B&M's generally have a limited vocabulary, they sell what they get cheap and can move in quantity (ergo profitable). There are exceptions of course, if you are lucky enough to be near one, they should have a smorgasbord of tinned (or bulk) baccy from around the world. Online vendors exist for the rest of us (who don't have a good B&M nearby). And trading here, thats a great way to get/give new blends - offering both yerself and the other end a chance to try something new.


----------



## Mister Entertainer

RJpuffs said:


> B&M's generally have a limited vocabulary, they sell what they get cheap and can move in quantity (ergo profitable). There are exceptions of course, if you are lucky enough to be near one, they should have a smorgasbord of tinned (or bulk) baccy from around the world. Online vendors exist for the rest of us (who don't have a good B&M nearby). And trading here, thats a great way to get/give new blends - offering both yerself and the other end a chance to try something new.


RJPuffs, could you supply me with a link to your favorite/most reliable online vendors please?
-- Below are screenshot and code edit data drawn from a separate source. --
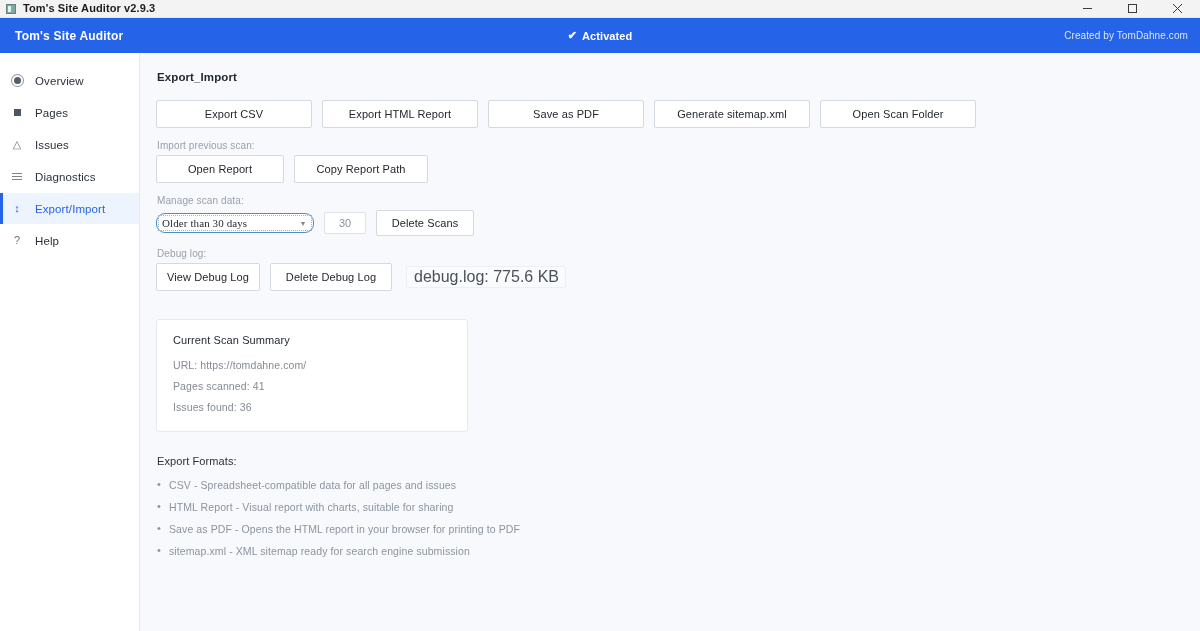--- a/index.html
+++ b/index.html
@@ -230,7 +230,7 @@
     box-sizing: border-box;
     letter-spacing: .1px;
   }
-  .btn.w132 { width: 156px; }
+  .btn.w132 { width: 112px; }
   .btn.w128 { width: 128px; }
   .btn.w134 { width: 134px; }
I would have no clue where to start... thank you friend.


----------



## RJpuffs

Mister Entertainer said:


> RJPuffs, could you supply me with a link to your favorite/most reliable online vendors please? I would have no clue where to start... thank you friend.


There is/are other thread(s) about pipe websites, but my two preferred vendors are
http://www.4noggins.com
Tobacco Pipes, Smoking Pipes, Estate Pipes & Pipe Tobacco at Smoking Pipes .com
both carry pretty much everything I like.


----------